(AFP Photo / Rafa Rivas)
The armed coup in Kiev is painfully similar to CIA operations to oust unwanted foreign leaders in Iran, Chile and Venezuela, said US filmmaker Oliver Stone after interviewing Ukraine's ousted president for a documentary.
Stone spent four hours in Moscow talking to Viktor Yanukovich, who was deposed from power during the February 2014 coup, the filmmaker wrote on his Facebook page.
The filmmaker added that the events in Kiev, which led to collapse of the Ukrainian government and imposition of a new one hostile towards Russia, were similar to those in other countries, which he called "America's soft power technique called 'Regime Change 101'."

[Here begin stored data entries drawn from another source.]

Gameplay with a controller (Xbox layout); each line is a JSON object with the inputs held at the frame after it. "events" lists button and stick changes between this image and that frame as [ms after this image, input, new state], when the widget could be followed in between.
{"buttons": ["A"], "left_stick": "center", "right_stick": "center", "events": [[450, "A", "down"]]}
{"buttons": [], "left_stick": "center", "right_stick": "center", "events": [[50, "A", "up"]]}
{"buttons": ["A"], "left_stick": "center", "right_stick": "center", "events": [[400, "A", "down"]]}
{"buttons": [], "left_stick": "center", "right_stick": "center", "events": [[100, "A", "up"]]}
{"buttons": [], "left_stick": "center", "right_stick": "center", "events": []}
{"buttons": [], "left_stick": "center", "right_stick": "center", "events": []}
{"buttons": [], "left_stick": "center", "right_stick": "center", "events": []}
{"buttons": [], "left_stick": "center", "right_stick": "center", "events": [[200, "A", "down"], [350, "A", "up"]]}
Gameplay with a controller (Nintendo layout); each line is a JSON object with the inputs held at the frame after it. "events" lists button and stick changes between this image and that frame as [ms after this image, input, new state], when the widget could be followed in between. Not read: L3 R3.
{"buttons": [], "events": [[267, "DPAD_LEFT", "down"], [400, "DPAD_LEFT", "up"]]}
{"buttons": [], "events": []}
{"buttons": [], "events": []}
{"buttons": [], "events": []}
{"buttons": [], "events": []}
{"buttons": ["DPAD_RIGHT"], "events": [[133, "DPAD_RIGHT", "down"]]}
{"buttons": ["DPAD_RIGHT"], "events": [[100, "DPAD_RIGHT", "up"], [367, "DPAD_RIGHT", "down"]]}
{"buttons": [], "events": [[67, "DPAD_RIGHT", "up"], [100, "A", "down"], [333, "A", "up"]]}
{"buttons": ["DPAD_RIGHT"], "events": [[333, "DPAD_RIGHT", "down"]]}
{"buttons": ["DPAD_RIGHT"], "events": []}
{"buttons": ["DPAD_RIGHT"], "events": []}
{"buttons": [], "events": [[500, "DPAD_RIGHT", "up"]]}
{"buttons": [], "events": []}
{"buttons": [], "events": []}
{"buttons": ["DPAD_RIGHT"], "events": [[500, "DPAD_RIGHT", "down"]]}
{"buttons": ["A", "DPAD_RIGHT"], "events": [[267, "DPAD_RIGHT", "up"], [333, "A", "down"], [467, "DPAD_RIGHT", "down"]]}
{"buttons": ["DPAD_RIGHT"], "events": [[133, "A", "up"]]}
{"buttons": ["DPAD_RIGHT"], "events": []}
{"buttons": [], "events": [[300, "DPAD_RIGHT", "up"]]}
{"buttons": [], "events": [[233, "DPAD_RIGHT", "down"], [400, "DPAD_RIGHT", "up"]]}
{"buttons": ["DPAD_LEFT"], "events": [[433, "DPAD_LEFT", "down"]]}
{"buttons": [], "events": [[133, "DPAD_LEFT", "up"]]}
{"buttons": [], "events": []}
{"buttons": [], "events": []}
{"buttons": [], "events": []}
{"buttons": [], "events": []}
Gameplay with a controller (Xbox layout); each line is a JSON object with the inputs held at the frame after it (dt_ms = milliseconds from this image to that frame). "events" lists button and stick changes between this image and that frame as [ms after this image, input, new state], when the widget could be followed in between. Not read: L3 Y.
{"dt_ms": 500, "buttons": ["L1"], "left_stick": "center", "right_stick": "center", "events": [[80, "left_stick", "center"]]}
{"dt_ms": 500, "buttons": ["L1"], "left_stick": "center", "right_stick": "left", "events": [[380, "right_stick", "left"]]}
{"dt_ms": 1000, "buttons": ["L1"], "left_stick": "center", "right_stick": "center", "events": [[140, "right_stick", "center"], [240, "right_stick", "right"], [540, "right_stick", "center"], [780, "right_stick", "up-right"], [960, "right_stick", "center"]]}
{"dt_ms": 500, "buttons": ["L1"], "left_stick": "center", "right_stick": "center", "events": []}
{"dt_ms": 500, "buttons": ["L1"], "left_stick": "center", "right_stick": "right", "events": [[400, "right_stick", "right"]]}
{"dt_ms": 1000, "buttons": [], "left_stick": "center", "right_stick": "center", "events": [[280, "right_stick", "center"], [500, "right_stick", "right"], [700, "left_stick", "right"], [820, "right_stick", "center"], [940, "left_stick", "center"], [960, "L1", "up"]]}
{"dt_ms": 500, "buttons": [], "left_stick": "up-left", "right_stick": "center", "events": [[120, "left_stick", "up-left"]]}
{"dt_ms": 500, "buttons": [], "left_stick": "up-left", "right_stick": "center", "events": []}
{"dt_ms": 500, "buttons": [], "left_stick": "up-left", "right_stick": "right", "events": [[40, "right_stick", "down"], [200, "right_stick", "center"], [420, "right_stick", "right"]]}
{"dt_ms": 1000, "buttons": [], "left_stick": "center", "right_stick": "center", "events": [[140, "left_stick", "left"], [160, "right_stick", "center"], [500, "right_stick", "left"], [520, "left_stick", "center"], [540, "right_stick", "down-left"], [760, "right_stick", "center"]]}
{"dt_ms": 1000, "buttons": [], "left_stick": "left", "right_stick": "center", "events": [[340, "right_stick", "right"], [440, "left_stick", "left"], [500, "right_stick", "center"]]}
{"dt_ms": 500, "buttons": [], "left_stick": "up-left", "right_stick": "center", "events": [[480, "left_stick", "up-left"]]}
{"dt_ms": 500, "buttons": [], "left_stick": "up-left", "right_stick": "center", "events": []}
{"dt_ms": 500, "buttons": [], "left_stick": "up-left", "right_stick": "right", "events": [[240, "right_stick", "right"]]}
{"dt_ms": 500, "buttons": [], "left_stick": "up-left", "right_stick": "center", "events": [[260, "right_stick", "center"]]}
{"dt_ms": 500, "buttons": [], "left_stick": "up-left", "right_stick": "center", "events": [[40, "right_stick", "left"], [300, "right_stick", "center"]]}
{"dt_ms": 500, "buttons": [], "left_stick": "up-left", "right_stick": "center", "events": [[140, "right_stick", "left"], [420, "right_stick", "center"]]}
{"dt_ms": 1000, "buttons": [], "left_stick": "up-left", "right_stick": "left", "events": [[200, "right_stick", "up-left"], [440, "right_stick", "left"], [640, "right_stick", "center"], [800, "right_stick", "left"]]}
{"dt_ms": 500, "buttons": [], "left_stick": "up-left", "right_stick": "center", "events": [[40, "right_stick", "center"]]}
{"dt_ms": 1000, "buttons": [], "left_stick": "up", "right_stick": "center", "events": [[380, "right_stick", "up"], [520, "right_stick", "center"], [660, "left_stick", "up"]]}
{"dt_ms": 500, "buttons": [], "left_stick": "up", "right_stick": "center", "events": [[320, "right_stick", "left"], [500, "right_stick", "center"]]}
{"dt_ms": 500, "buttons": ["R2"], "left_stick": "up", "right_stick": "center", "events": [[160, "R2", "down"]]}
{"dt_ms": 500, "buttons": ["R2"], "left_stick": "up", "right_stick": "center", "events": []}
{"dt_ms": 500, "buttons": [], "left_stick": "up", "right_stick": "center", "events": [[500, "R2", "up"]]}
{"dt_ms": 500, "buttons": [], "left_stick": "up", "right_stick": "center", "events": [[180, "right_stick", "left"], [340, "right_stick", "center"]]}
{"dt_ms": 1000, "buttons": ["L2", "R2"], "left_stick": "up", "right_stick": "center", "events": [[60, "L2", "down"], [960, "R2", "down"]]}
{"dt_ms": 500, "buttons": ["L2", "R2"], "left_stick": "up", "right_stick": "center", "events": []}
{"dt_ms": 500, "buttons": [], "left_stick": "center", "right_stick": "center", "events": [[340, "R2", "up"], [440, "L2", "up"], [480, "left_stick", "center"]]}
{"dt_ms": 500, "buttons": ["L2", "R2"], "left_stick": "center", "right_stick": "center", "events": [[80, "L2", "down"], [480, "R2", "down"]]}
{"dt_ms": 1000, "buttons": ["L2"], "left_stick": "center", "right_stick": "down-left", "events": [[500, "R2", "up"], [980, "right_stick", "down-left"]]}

Historically those were CIA-perpetrated coups against Iranian Prime Minister Mohammad Mosaddegh in 1953 and Chilean President Salvador Allende in 1973 - both leaders with policies undesired by Washington or its allies.
More recently there was the 2002 coup in Venezuela, where President Hugo Chavez was briefly deposed,
Stone's critical assessment of the Ukrainian crisis provoked a storm of comments from pro-Ukrainian Facebook users, who accused him of taking embezzled money from Yanukovich, spreading Kremlin propaganda, simply being an idiot and a variety of other sins.
In addition to the documentary about the Ukrainian coup, Stone is currently working on a film about NSA whistleblower Edward Snowden, who was granted asylum in Russia after exposing the practice of mass electronic surveillance by the US and its allies.
Snowden became stranded in transit at a Moscow airport as his passport was revoked and he couldn't continue his journey to Latin America.
The US wants to try him for his actions, but for many human rights activists and privacy advocates he is a heroic hero, who is being persecuted for revealing a government's dirty secrets.